> [TEXT FOR ANALYSIS]:
· · ·

Quick Links

Re: [PING] [PATCH v2] parallel pg_restore: avoid disk seeks when jumping short distance forward

From:	Tom Lane <tgl(at)sss(dot)pgh(dot)pa(dot)us>
To:	Chao Li <li(dot)evan(dot)chao(at)gmail(dot)com>
Cc:	Dimitrios Apostolou <jimis(at)gmx(dot)net>, Nathan Bossart <nathandbossart(at)gmail(dot)com>, Thomas Munro <thomas(dot)munro(at)gmail(dot)com>, pgsql-hackers(at)lists(dot)postgresql(dot)org
Subject:	Re: [PING] [PATCH v2] parallel pg_restore: avoid disk seeks when jumping short distance forward
Date:	2025-10-14 02:44:45
Message-ID:	863353.1760409885@sss.pgh.pa.us
Views:	Whole Thread \| Raw Message \| Download mbox \| Resend email
Thread:
Lists:	pgsql-hackers

Chao Li <li(dot)evan(dot)chao(at)gmail(dot)com> writes:
>> On Oct 14, 2025, at 08:36, Tom Lane <tgl(at)sss(dot)pgh(dot)pa(dot)us> wrote:
>> The thing we are really interested in here is how fast pg_restore
>> can skip over unwanted table data in a large archive file, and that
>> I believe should be pretty sensitive to block size.

> Not sure if I did something wrong, but I still don’t see much difference between buffer size 4K and 128K with your suggested test.
>
> % time pg_dump -Fc -f db.dump evantest

This won't show the effect, because pg_dump will be able to go back
and insert data offsets into the dump's TOC, so pg_restore can just
seek to where the data is. See upthread discussion about what's
needed to provoke Dimitrios' problem.

I tried this very tiny (relatively speaking) test case:

regression=# create database d1;
CREATE DATABASE
regression=# \c d1
You are now connected to database "d1" as user "postgres".
d1=# create table alpha as select repeat(random()::text, 1000) from generate_series(1,1000000);
SELECT 1000000
d1=# create table omega as select 42 as x;
SELECT 1
d1=# \q

Then

$ pg_dump -Fc d1 | cat >d1.dump
$ time pg_restore -f /dev/null -t omega d1.dump

The point of the pipe-to-cat is to reproduce Dimitrios' problem case
with no data offsets in the TOC. Then the restore is doing about the
simplest thing I can think of to make it skip over most of the archive
file. Also, I'm intentionally using the default choice of gzip
because that already responds to DEFAULT_IO_BUFFER_SIZE properly.

· · ·

> [JOB 1]: Transcribe the part of the listing that opens with the line containing "Now that we" and closes with the line containing "But first, let's".
The pg_restore message has no connection to the listing.

> [ENTRIES SUPPLIED]:
· · ·

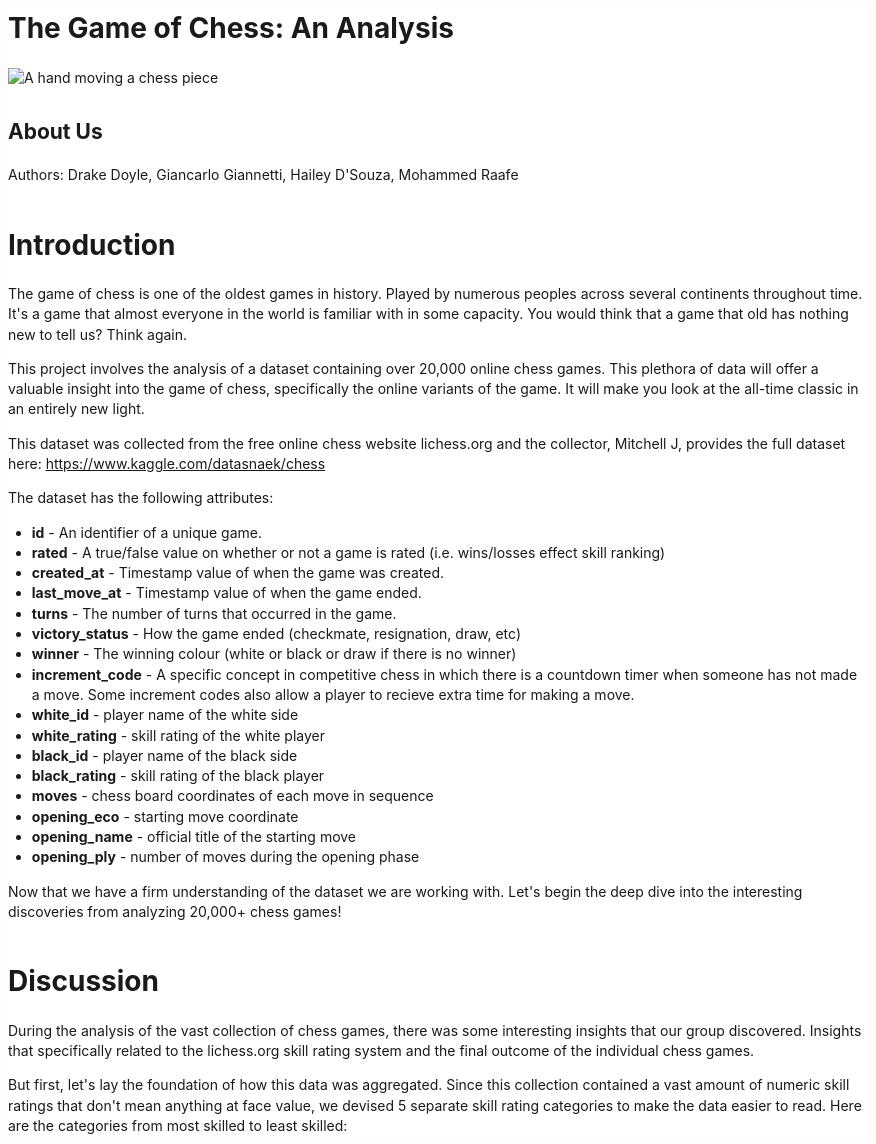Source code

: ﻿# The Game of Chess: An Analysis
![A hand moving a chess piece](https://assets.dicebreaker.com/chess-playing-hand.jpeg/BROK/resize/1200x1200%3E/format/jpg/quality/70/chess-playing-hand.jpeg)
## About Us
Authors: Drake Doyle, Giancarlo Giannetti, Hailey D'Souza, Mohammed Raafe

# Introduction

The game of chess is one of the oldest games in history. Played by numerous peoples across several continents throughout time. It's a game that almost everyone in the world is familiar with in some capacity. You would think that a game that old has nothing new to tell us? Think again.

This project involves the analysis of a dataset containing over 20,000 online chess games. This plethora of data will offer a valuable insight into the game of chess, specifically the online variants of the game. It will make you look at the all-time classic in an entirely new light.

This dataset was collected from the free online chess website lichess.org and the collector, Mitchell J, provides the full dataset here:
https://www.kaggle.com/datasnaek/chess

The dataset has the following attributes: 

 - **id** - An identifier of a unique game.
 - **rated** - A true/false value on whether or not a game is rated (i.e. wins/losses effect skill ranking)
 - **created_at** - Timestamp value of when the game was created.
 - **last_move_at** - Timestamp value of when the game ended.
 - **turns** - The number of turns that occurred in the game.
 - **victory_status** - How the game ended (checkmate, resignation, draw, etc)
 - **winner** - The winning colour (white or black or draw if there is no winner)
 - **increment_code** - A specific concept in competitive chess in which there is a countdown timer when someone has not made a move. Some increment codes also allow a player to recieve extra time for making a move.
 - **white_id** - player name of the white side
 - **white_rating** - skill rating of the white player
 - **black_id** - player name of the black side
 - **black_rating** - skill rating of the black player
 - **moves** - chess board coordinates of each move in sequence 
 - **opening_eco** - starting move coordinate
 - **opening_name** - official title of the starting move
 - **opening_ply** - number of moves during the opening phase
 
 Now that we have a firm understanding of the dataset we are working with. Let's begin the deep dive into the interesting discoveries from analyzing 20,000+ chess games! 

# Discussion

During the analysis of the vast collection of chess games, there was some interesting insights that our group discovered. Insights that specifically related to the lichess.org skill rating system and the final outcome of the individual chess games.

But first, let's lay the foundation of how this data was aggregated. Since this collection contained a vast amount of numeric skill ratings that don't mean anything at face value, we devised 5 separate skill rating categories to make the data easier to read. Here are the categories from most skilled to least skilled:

· · ·

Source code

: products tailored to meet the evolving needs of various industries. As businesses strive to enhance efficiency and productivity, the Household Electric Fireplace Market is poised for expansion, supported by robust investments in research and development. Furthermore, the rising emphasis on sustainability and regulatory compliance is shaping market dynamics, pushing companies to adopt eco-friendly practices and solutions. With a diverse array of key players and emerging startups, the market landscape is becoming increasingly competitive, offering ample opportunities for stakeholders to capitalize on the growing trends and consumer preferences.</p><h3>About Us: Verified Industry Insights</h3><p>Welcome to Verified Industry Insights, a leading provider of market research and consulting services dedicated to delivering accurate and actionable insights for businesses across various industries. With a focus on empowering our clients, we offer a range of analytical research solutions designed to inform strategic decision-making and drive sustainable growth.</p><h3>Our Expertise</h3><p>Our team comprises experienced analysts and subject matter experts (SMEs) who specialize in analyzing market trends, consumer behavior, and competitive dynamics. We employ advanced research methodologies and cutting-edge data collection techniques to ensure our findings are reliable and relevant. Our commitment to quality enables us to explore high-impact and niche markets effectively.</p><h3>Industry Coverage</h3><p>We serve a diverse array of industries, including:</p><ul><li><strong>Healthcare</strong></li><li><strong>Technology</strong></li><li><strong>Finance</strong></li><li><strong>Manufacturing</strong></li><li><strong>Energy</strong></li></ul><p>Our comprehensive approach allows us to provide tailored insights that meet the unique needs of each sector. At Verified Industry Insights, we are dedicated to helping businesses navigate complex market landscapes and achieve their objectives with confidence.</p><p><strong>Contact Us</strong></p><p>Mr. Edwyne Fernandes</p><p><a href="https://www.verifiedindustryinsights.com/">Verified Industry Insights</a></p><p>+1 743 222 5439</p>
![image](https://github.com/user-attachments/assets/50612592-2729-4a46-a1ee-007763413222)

· · ·

> [JOB 2]: Restate word for word the part of the pg_restore message that opens with the words containing "The point of" and closes with "to DEFAULT_IO_BUFFER_SIZE properly.".

> [ANSWER SECTION 1]:
 Now that we have a firm understanding of the dataset we are working with. Let's begin the deep dive into the interesting discoveries from analyzing 20,000+ chess games! 

# Discussion

During the analysis of the vast collection of chess games, there was some interesting insights that our group discovered. Insights that specifically related to the lichess.org skill rating system and the final outcome of the individual chess games.

But first, let's lay the foundation of how this data was aggregated. Since this collection contained a vast amount of numeric skill ratings that don't mean anything at face value, we devised 5 separate skill rating categories to make the data easier to read. Here are the categories from most skilled to least skilled:

> [ANSWER SECTION 2]:
The point of the pipe-to-cat is to reproduce Dimitrios' problem case
with no data offsets in the TOC. Then the restore is doing about the
simplest thing I can think of to make it skip over most of the archive
file. Also, I'm intentionally using the default choice of gzip
because that already responds to DEFAULT_IO_BUFFER_SIZE properly.